New cotton grading system to help farmers with planting best seeds for soil

by George Jared ([email protected]) 262 views 

One of the most common row crops in Arkansas has one of the most mysterious origins. No one knows exactly when humans first started using cotton to make clothes.

Scientists have found bits of cotton in Mexican caves that date back more than 7,000 years, according to the National Cotton Council of America. Cotton was widely used in ancient Egypt and in the Indus River Valley civilization in Pakistan. When Christopher Columbus arrived in the Bahamas in 1492, natives were growing cotton.

Cotton has been grown in Arkansas since the early 1800s and was mostly grown in the southwest part of the state. That changed after the Civil War when large swaths of swamplands in the Arkansas Delta were drained exposing nutrient-rich soils, according to the Encyclopedia of Arkansas. Cotton farming became so prevalent in the region that Mississippi County was the top cotton producing county in the country.

The days of million-plus cotton acres in a growing season seem to be in the past, but the crop made a comeback last year.

Arkansas cotton acreage jumped more than 27% in 2024 to 650,000 acres, a growth rate consistent with the United States cotton industry as a whole. The state also saw a record average yield of 1,313 pounds per acre, for an overall production estimate of 1.75 million bales. Cotton prices remained low in 2024, falling from the 2023 average of 79 cents per pound to 76 cents.

Acres don’t have to increase for more cotton to be grown in the state, and the way to do it is yield improvements. Professor Fred Bourland with the Arkansas Agricultural Experiment Station is developing a third cotton grading score for farmers.

Grading scores can help farmers determine what seed varieties perform best in their soil.

The 50-year veteran has already developed the Q-Score for fiber quality and the S-Score to characterize optimal seed and lint indices into a single index.

The Yield Component Score, or YC-Score for short, represents how much a cotton variety favors lint production relative to seed production to produce lint yield.

“If the cotton line has a high YC-Score, then it’s relying more on lint per seed rather than seed per acre, which is more favorable because the production of lint requires less plant energy than the production of seed,” Bourland said.

Cotton lint yield is equal to the number of seeds per acre multiplied by the weight of lint per seed. Lint yield may be improved by increasing either seeds per acre or the weight of lint per seed.

Bourland noted the latter is more efficient because it requires less plant energy to increase yield and has a higher heritability. In other words, cotton breeders can more easily carry lint per seed characteristics forward through variety selection.

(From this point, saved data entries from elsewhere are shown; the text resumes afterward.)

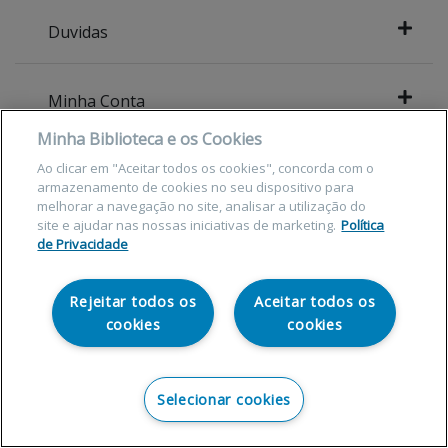
Duvidas
Minha Conta
Minha Biblioteca e os Cookies
CNPJ 13183749000163
Ao clicar em "Aceitar todos os cookies", concorda com o
armazenamento de cookies no seu dispositivo para
melhorar a navegação no site, analisar a utilização do
site e ajudar nas nossas iniciativas de marketing.
Política
de Privacidade
Rejeitar todos os
Aceitar todos os
cookies
cookies
Selecionar cookies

Bourland is working in partnership with Cotton Incorporated to release an app for breeders to calculate the YC-Score.

The YC-Score app is made possible after 20 years of documenting cotton lines that have a higher lint index relative to seeds per acre. Bourland said the program was validated by having a strong association between the objective YC-Scores generated by the program and the subjective yield component rating generated by his team for cotton lines in different tests and years. Criteria included lint yield, seed per acre and lint index.

The YC-Score app is still under development but is expected to be released by Cotton Incorporated in the coming year, along with an associated publication.

Analyzing their high-performing varieties, breeders may use the YC-score to differentiate those that produce lint more efficiently, which should lead to high yield stability. Bourland explained that as a general rule, lower yielding lines often have high yield stability, but breeders want to identify lines that produce high yields and rely more on lint index than on seed per acre.

“The way the app works is that you find lines that are good yielding, then see how they’re getting their yield — that’s what the YC-Score will tell you,” Bourland said.